The Mousley study emphasizes that after age 32, the brain’s structural priorities shift. Integration declines gradually as adulthood progresses. The capacity for large-scale network reorganization diminishes, and the window for achieving peak small-world efficiency closes. Once the topological turning point of early adulthood passes, the brain no longer has the same developmental impetus to correct aberrant wiring patterns. The architecture becomes the foundation on which future behavior rests. This explains why early-onset substance use predicts more severe addiction trajectories and higher relapse rates throughout life. Abstinence is still possible, sometimes for long periods, but neural hard-wiring is biased in favor of compulsive drug-seeking, especially when individuals are exposed to triggering environments. Changes to the brain structure caused by substance abuse explain why addiction becomes a chronic, relapsing disorder: the neural architecture they rely on as adults was shaped by substance exposure during the brain’s most plastic and formative stage.
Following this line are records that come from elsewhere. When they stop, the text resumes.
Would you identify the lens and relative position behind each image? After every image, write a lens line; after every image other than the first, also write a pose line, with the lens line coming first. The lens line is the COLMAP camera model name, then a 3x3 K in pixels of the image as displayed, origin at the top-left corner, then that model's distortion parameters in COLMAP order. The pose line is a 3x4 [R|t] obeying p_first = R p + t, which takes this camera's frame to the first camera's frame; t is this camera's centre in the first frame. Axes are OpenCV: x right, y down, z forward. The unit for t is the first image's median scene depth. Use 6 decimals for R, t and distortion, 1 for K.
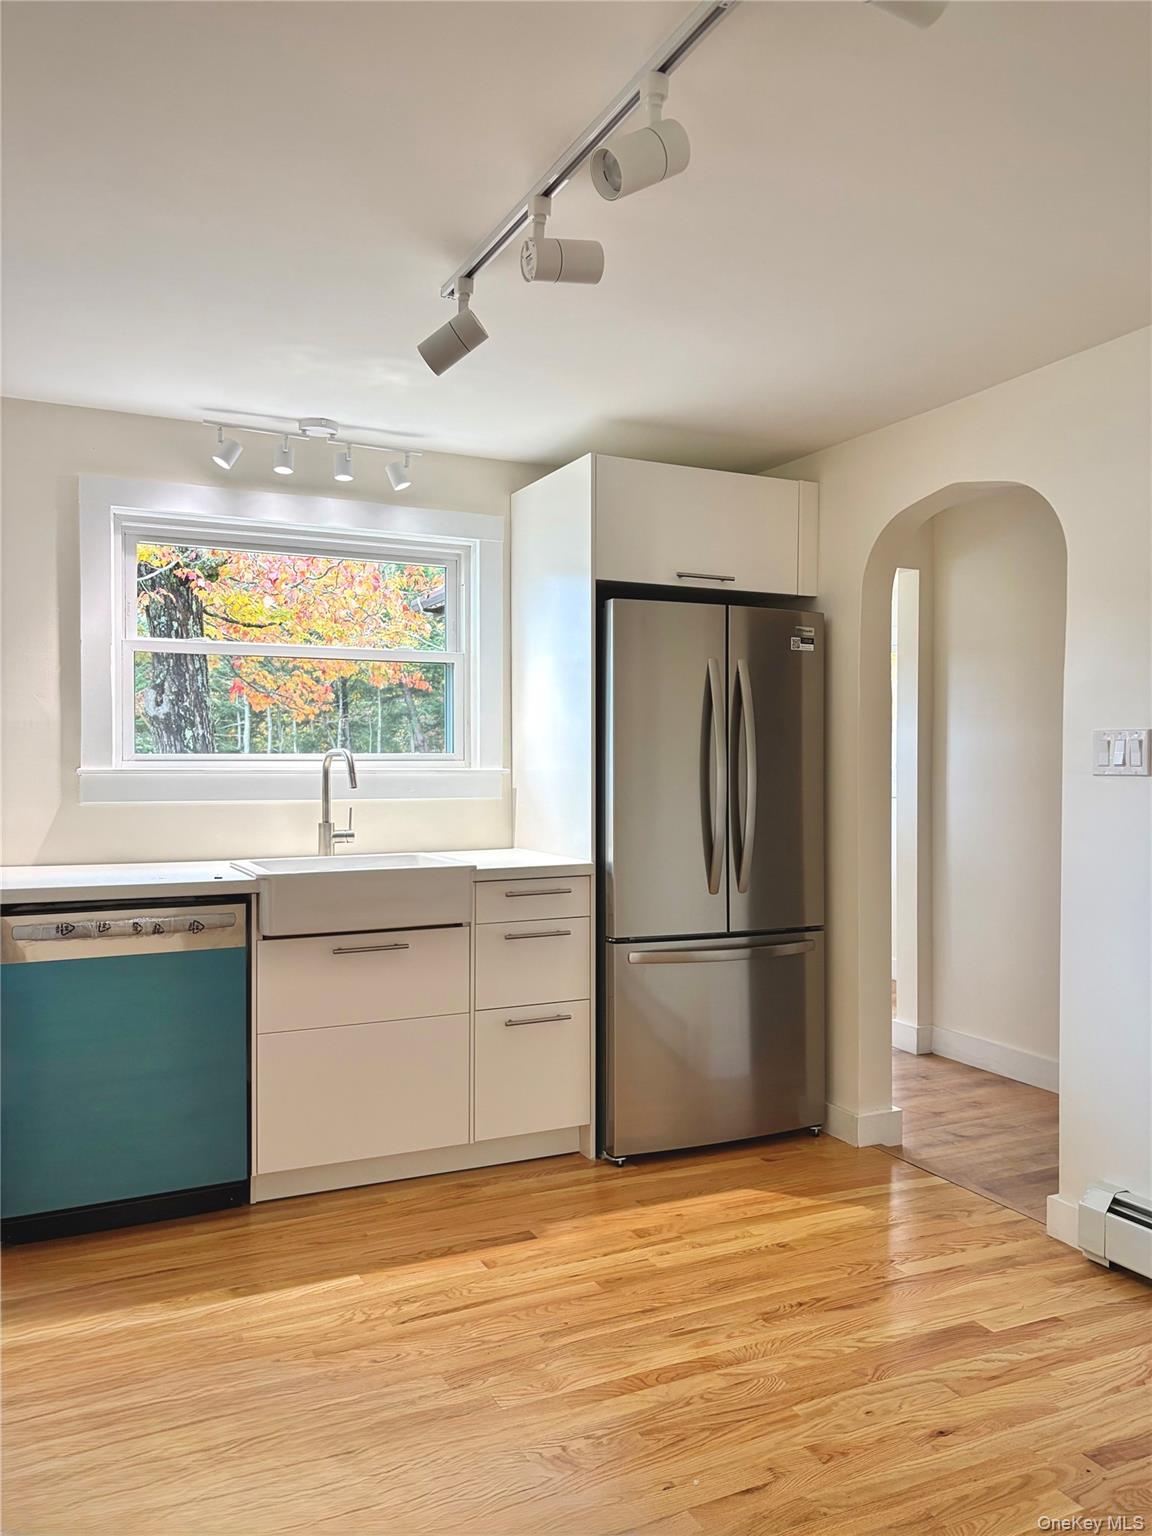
lens RADIAL K [[1172.7, 0, 574.9], [0, 1172.7, 763.8], [0, 0, 1]] dist [0.044917, -0.030149]
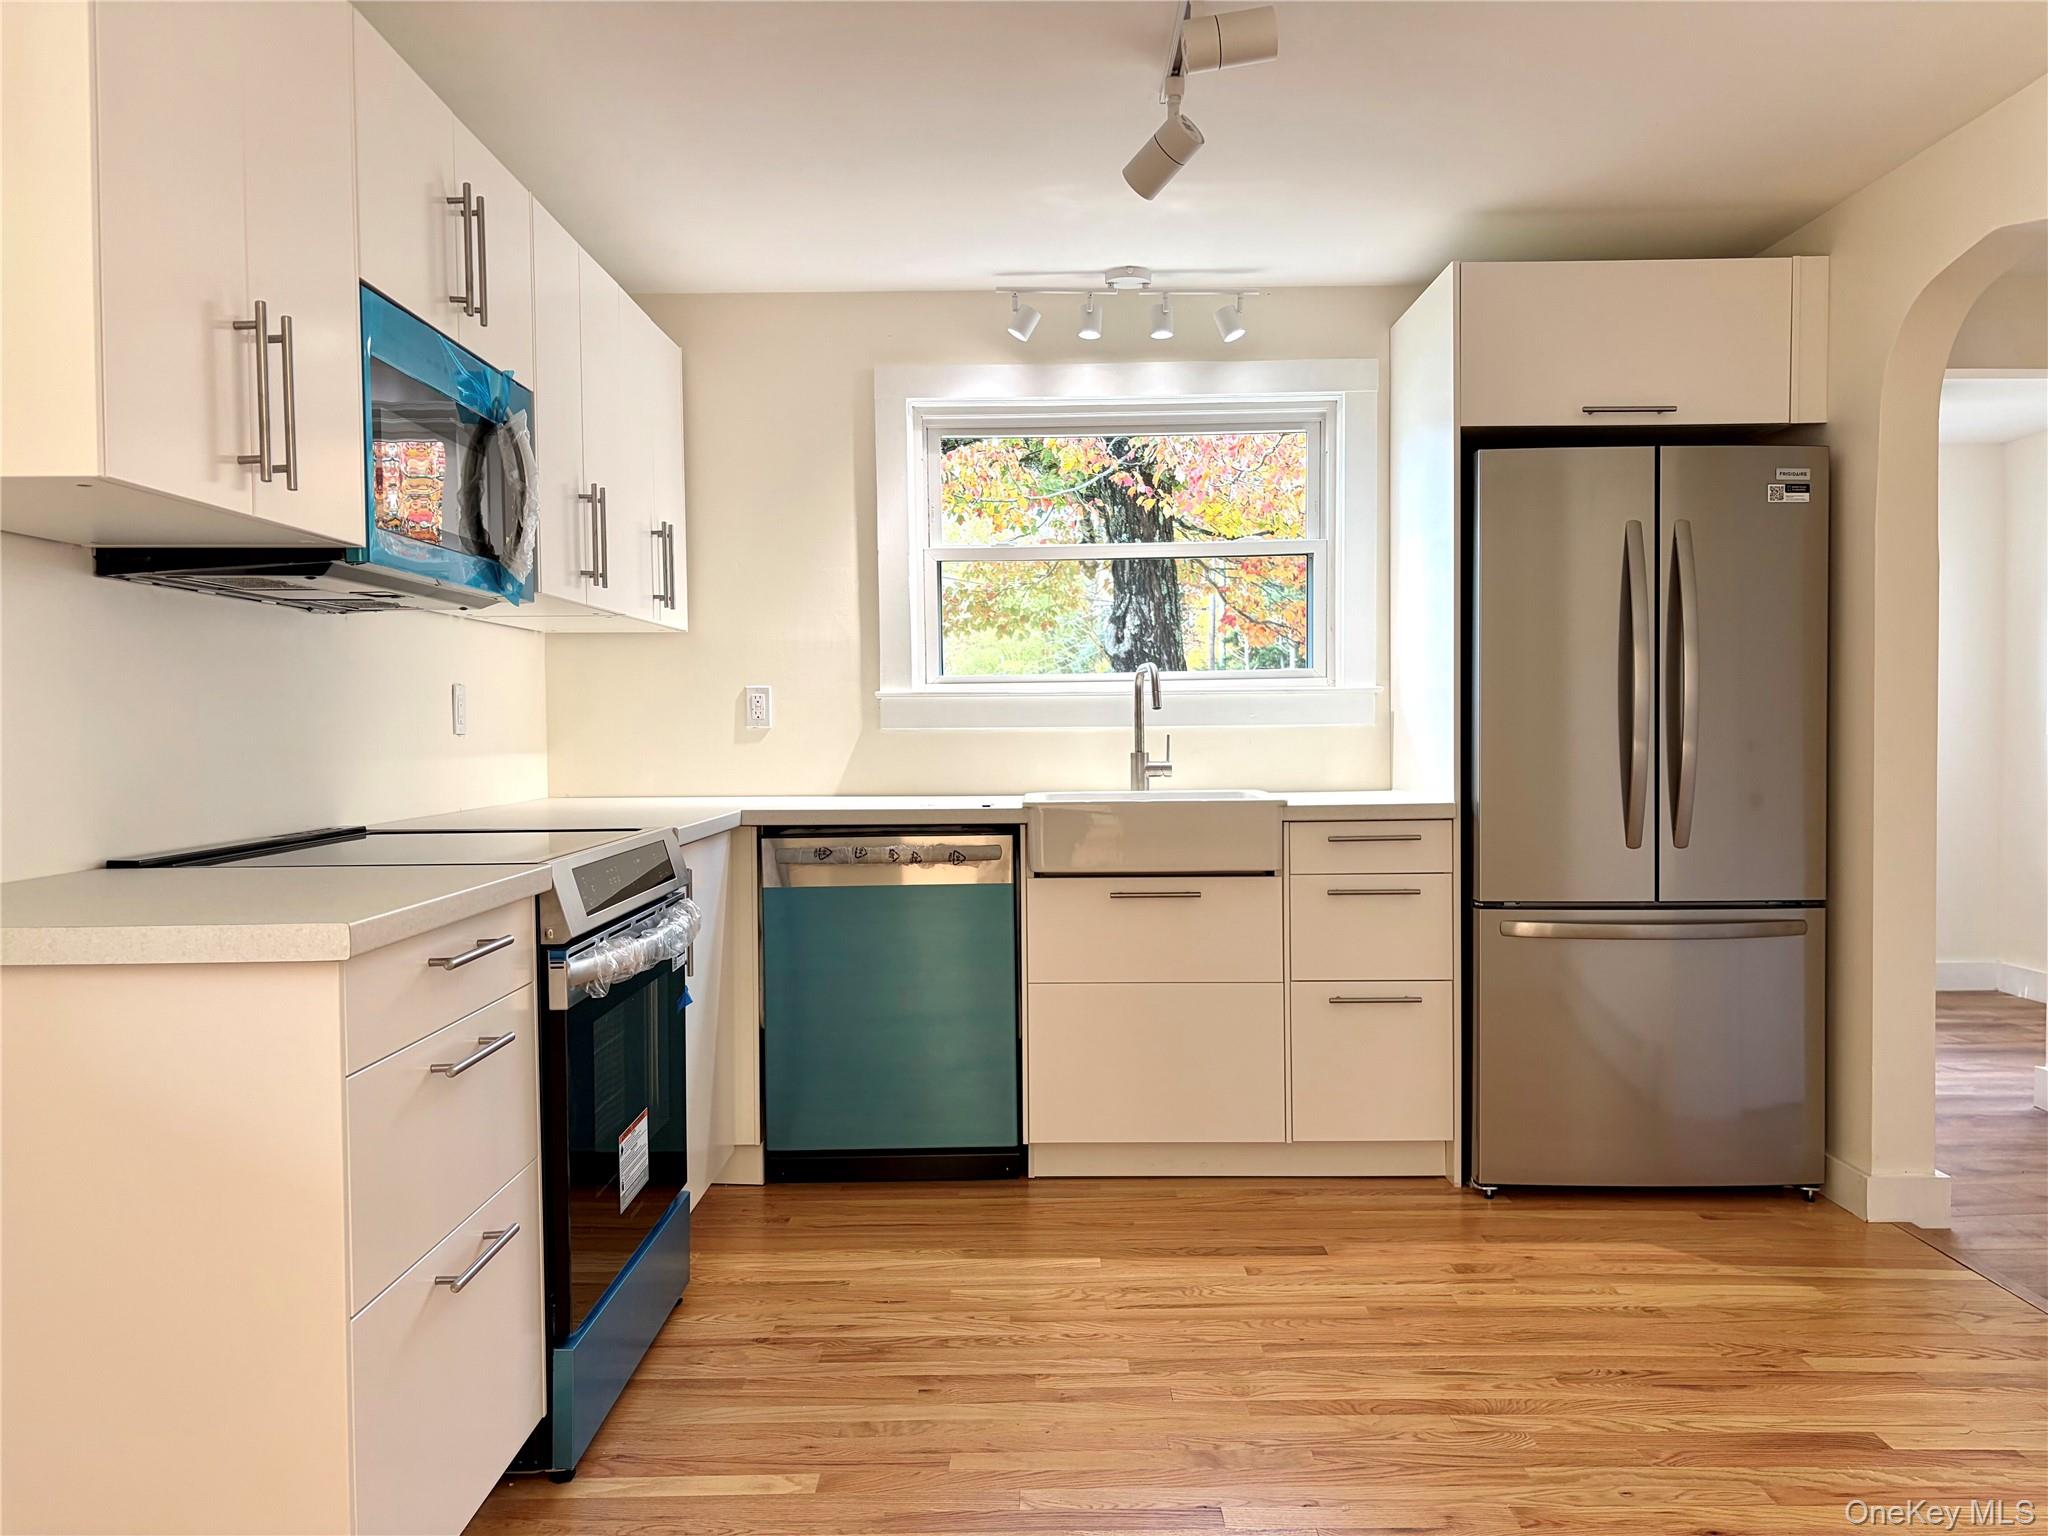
lens RADIAL K [[1563.6, 0, 1023.2], [0, 1563.6, 767.4], [0, 0, 1]] dist [0.044917, -0.030149]
pose [[0.896482, 0.001238, -0.443079, 0.219896], [0.010264, 0.999670, 0.023560, 0.035908], [0.442962, -0.025669, 0.896173, -0.038613]]
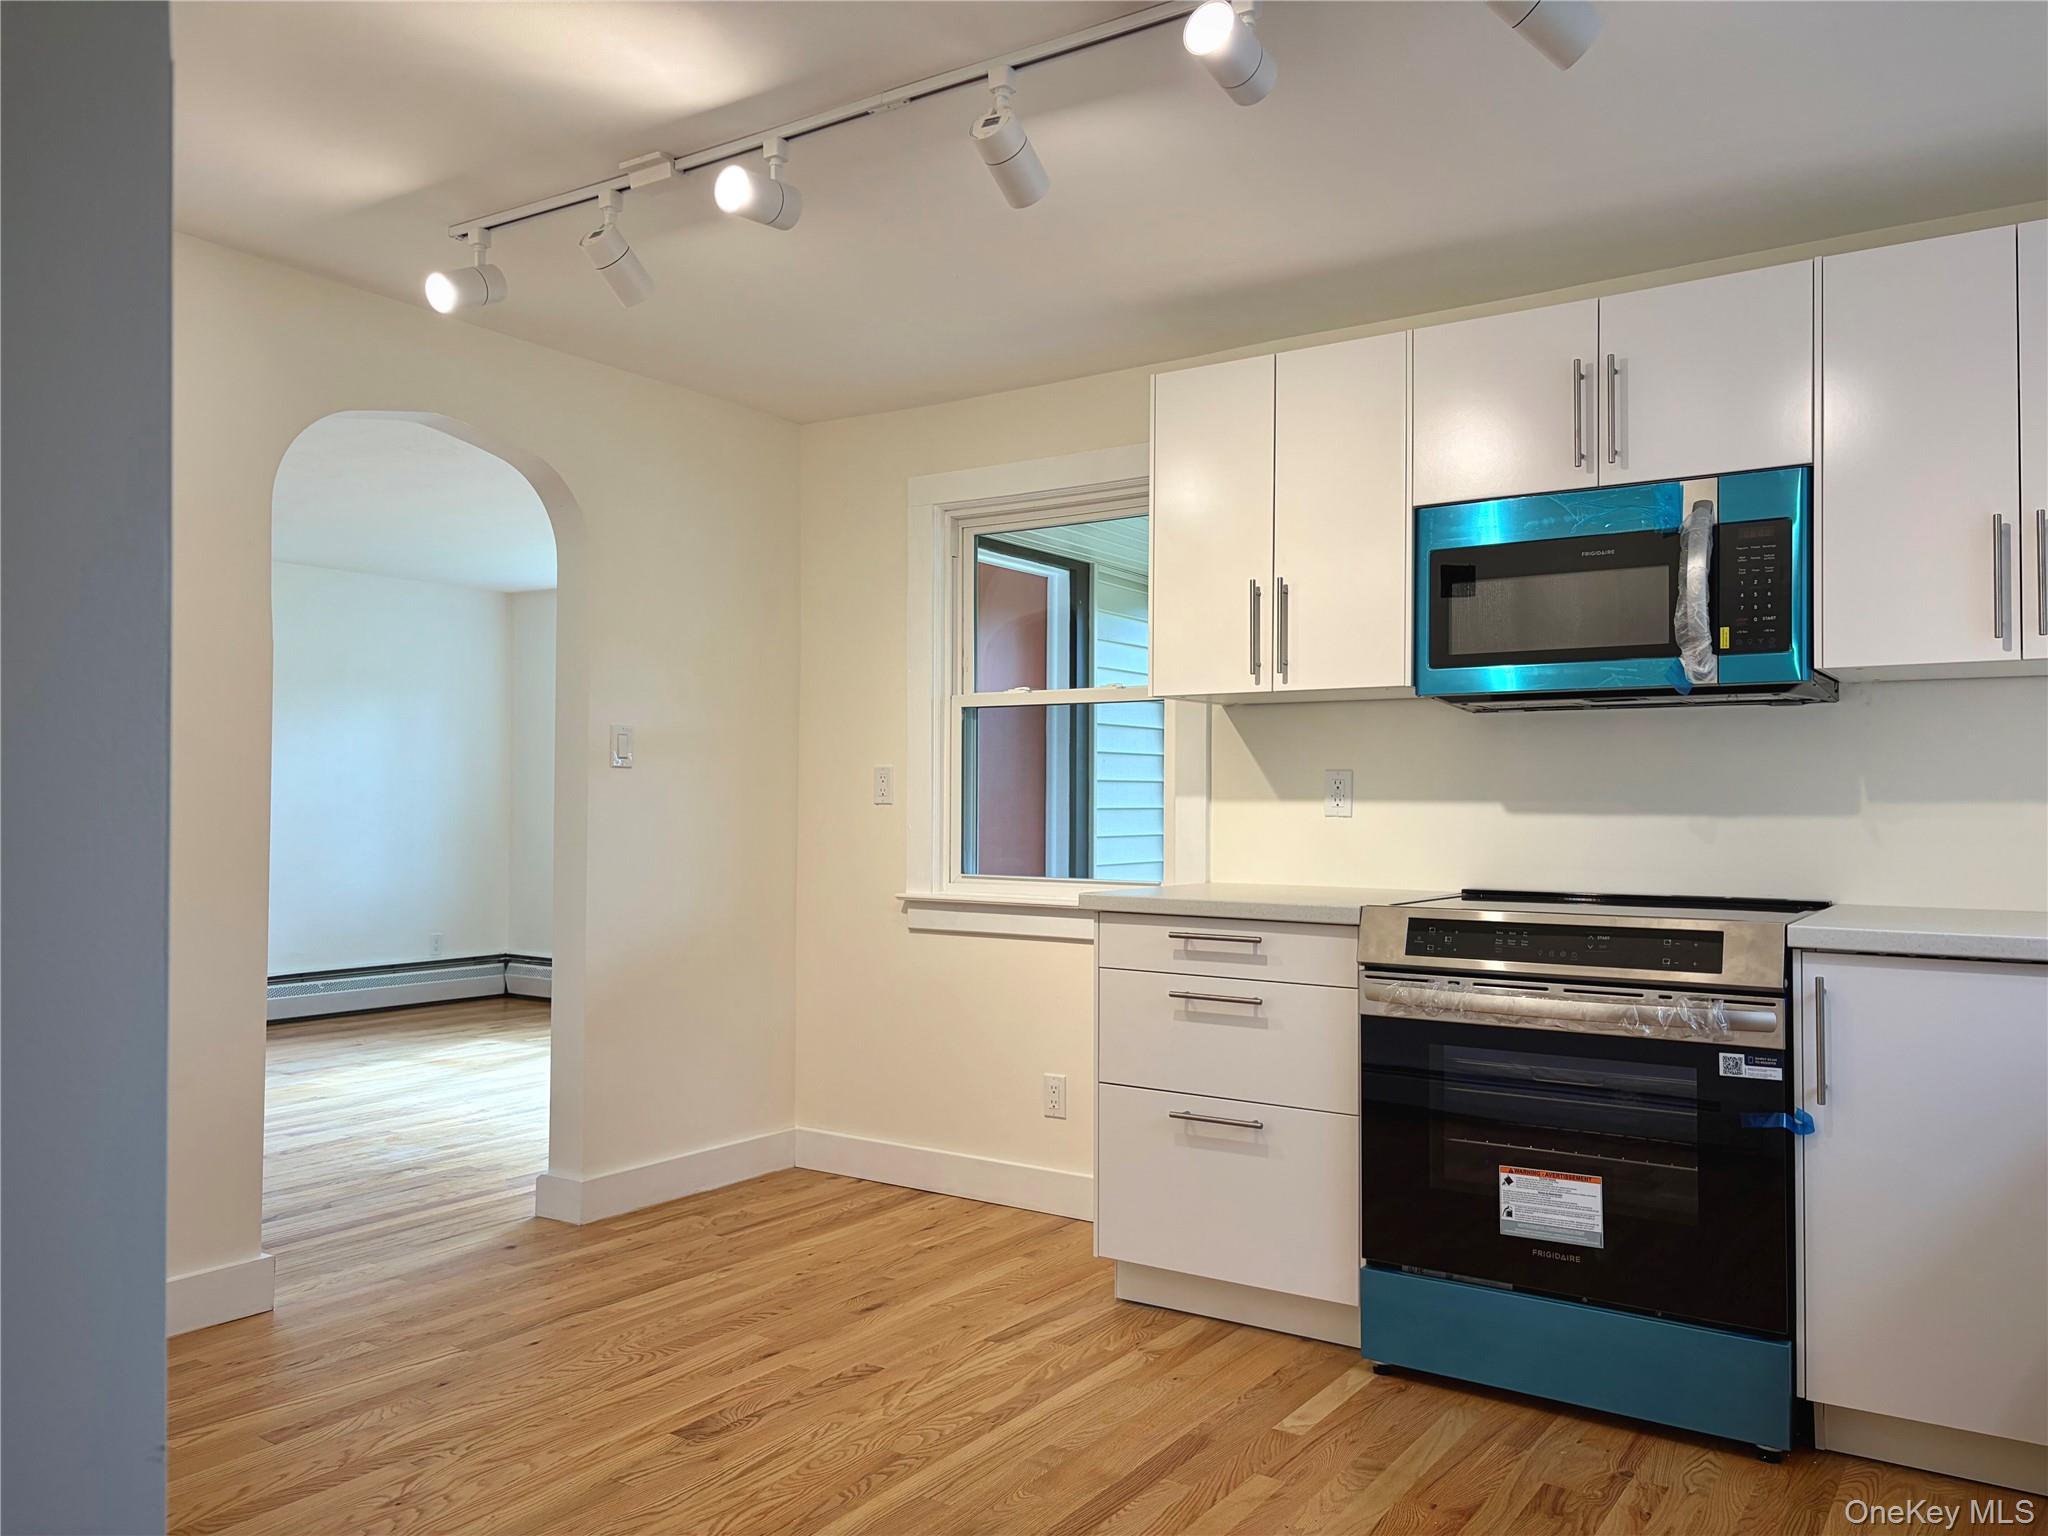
lens RADIAL K [[1563.6, 0, 1027.0], [0, 1563.6, 771.2], [0, 0, 1]] dist [0.044917, -0.030149]
pose [[-0.865424, -0.011746, -0.500903, 0.441742], [-0.004619, 0.999870, -0.015467, 0.016193], [0.501019, -0.011072, -0.865365, 1.610612]]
Understanding addiction through the lens of this study reframes early substance use not as a lifestyle choice of an impulsive teenager, but as a neurodevelopmental challenge event capable of altering the brain.
Rather than general warnings about “harm to the developing brain,” parents and educators can now explain that between ages 9 and 32, the brain is building its most efficient structure. This architecture governs risk/benefit analysis, reward, learning, impulse control, and the capacity to override cravings. Introducing psychoactive substances during this interval modifies the structure of the system at the time it’s being laid down. Early prevention becomes a neurodevelopmental imperative.
Conclusion
Drugs, toxins, psychiatric illnesses, and life stressors are all thought to negatively impact brain plasticity and cognitive flexibility, driving premature brain aging. These effects resemble premature aging but are more accurately described as trajectory alteration. Drugs of abuse can shift the trajectory of network maturation in ways affecting motivation, learning, reward, habit formation, and executive control. New prevention efforts need to encourage youth to avoid alcohol, nicotine, marijuana, or other drugs to protect their brains for life.
References
Mousley A, Bethlehem RAI, Yeh FC, Astle DE. Topological turning points across the human lifespan. Nat Commun. 2025 Nov 25;16(1):10055. doi: 10.1038/s41467-025-65974-8. PMID: 41290675; PMCID: PMC12647875.
Grillner S. How circuits for habits are formed within the basal ganglia. Proc Natl Acad Sci U S A. 2025 Apr;122(13):e2423068122. doi: 10.1073/pnas.2423068122. Epub 2025 Mar 13. PMID: 40080653; PMCID: PMC12002322.
Shen X, Wang C, Zhou X, Zhou W, Hornburg D, Wu S, Snyder MP. Nonlinear dynamics of multi-omics profiles during human aging. Nat Aging. 2024 Nov;4(11):1619-1634. doi: 10.1038/s43587-024-00692-2. Epub 2024 Aug 14. PMID: 39143318; PMCID: PMC11564093.